Information provided >>
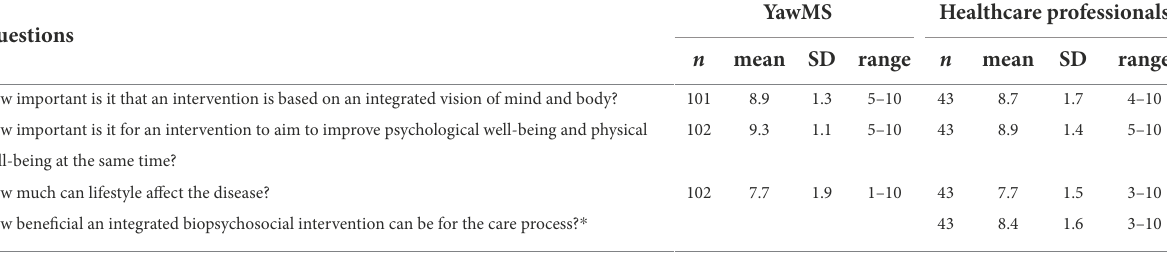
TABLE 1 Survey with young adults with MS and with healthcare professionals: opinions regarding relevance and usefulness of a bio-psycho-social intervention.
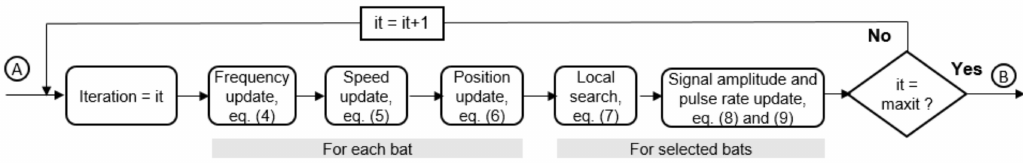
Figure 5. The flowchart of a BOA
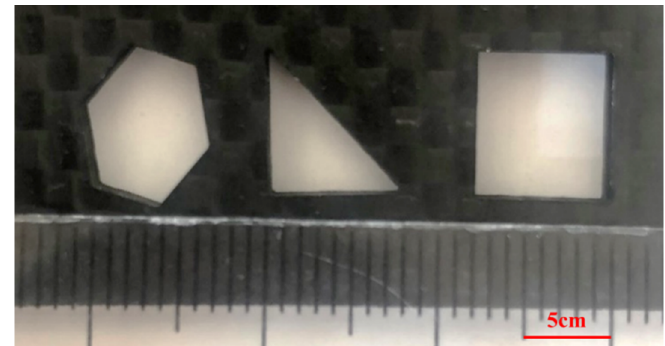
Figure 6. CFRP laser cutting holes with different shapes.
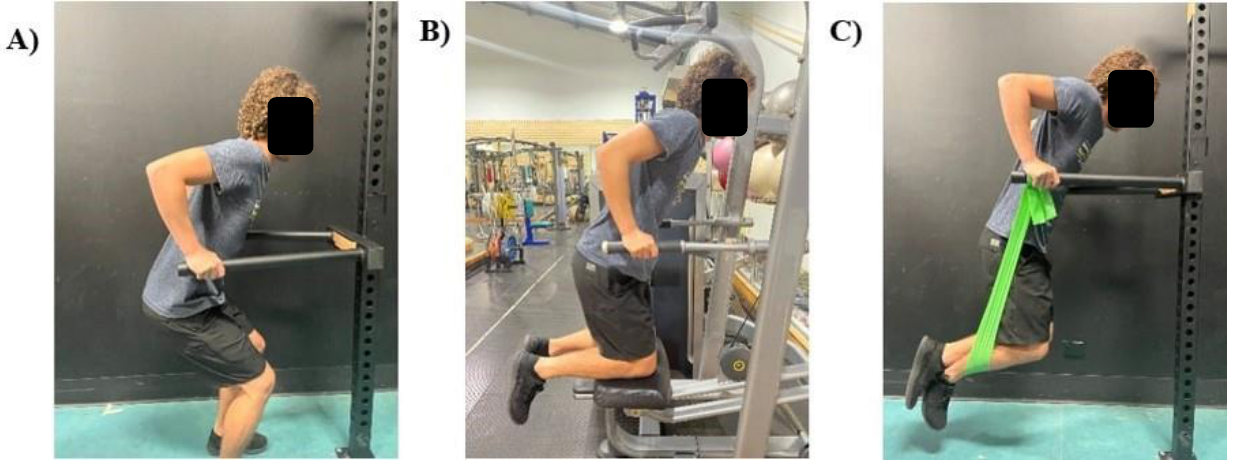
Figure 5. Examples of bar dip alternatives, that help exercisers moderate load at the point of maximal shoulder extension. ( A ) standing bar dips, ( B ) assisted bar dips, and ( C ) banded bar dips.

Work to complete >> Return the lines of the listing where the string "Figure" appears.

Exercise solution >>
Figure 5. The flowchart of a BOA
Figure 6. CFRP laser cutting holes with different shapes.
Figure 5. Examples of bar dip alternatives, that help exercisers moderate load at the point of maximal shoulder extension. ( A ) standing bar dips, ( B ) assisted bar dips, and ( C ) banded bar dips.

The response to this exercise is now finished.